Transcribe all the lines below exactly. Omit the pictures.

Collected data:
☆ ☆ ☆ ☆ ☆
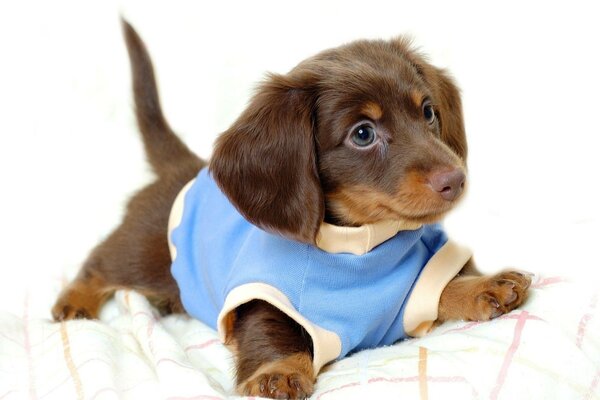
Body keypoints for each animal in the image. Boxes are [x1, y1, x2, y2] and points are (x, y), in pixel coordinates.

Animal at [51, 22, 528, 400]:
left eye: (427, 111)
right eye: (363, 133)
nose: (455, 180)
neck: (360, 247)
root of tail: (185, 168)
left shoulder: (414, 283)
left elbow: (445, 284)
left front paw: (485, 286)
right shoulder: (259, 296)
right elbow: (274, 332)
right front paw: (277, 372)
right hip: (142, 254)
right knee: (99, 264)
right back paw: (75, 300)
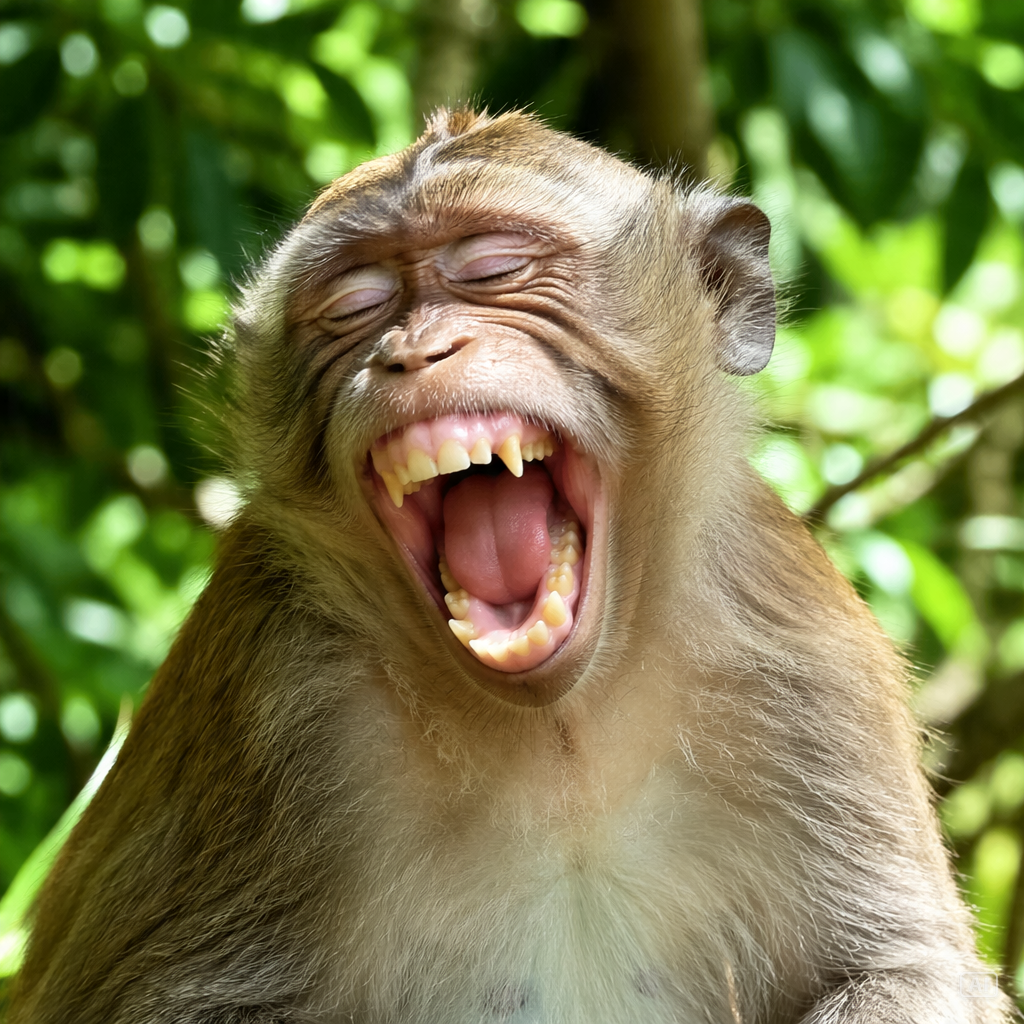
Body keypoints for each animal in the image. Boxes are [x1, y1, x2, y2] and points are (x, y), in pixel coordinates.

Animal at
☆ ☆ ☆ ☆ ☆
• _Exercise answer_:
Body keypoints for each animal in the image. Boxes are [x1, y1, x2, y2] and points are (x, y), in pixel coordinates.

Animal at [51, 22, 528, 400]:
left eye: (427, 111)
right eye: (363, 133)
nose: (455, 180)
neck: (360, 247)
root of tail: (185, 168)
left shoulder: (414, 283)
left elbow: (445, 284)
left front paw: (485, 286)
right shoulder: (259, 296)
right elbow: (274, 332)
right front paw: (277, 372)
right hip: (142, 254)
right knee: (99, 264)
right back paw: (75, 300)
Body keypoints for each animal in the image. Boxes are [x1, y1, x2, y2] and points are (x, y), in pixel coordinates.

Animal at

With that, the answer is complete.